■ EXCERPT TO READ
☆ ☆ ☆ ☆ ☆

The temperature of food can be easily changed with the ubiquitous household appliances called "refrigerator" and "microwave oven". And it isn't as though a drop in temperature of 5 degrees changes the flavor.
It's like throwing your pants away because you spilled ketchup on them, or throwing your car away because it ran out of gas--trivial issue, easily remedied.
Besides that, McDonald's corporate considers the service temperature of their food to be deadly serious. Complaining to the management with cold food and receipt in hand would almost certainly generate an overly obsequious response sufficient to satisfy even the grumpiest of customers. If not, going to management above the restaurant would probably get everyone at the restaurant re-trained right quick.
> And it isn't as though a drop in temperature of 5 degrees changes the flavor.
Leaving aside the rest of the discussion, and not even addressing if throwing it out was good/fine, this line stood out to me.

☆ ☆ ☆ ☆ ☆

■ RECORD SET
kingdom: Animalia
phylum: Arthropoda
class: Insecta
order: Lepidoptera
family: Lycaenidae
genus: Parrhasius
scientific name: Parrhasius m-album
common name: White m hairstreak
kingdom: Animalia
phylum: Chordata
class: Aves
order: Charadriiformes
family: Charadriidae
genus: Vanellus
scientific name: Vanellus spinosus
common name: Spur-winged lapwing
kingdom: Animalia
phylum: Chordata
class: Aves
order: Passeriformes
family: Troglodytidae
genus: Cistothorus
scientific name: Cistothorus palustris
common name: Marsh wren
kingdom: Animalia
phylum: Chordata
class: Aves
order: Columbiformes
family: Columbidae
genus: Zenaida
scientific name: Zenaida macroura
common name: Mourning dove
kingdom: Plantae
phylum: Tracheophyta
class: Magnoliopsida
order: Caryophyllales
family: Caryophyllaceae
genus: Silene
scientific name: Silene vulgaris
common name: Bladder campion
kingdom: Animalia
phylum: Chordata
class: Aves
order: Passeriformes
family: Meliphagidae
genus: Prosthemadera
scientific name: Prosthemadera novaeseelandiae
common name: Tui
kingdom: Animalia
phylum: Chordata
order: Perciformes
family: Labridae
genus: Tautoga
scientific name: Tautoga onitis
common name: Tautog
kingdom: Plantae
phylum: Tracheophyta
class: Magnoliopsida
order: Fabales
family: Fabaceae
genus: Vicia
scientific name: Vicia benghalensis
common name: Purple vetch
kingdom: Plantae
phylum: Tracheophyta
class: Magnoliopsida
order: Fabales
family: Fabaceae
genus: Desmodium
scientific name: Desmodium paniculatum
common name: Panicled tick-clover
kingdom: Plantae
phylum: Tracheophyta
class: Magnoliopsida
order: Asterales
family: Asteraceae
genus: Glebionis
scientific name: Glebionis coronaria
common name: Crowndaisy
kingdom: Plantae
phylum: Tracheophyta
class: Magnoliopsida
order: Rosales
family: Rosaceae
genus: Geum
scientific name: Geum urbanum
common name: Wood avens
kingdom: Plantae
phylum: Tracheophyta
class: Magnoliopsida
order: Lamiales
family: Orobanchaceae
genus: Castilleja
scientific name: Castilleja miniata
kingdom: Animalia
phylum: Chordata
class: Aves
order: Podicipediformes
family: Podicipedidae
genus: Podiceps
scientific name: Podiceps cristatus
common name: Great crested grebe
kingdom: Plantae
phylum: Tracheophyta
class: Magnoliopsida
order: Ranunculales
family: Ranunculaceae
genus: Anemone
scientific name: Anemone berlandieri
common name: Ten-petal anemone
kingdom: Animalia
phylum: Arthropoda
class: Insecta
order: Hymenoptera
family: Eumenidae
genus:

☆ ☆ ☆ ☆ ☆

■ AIM
Rewrite the comment on cold fast food starting at "It's like throwing" and ending at "re-trained right quick.", with "ketchup" changed to "mustard".

■ WRITTEN SOLUTION
It's like throwing your pants away because you spilled mustard on them, or throwing your car away because it ran out of gas--trivial issue, easily remedied.
Besides that, McDonald's corporate considers the service temperature of their food to be deadly serious. Complaining to the management with cold food and receipt in hand would almost certainly generate an overly obsequious response sufficient to satisfy even the grumpiest of customers. If not, going to management above the restaurant would probably get everyone at the restaurant re-trained right quick.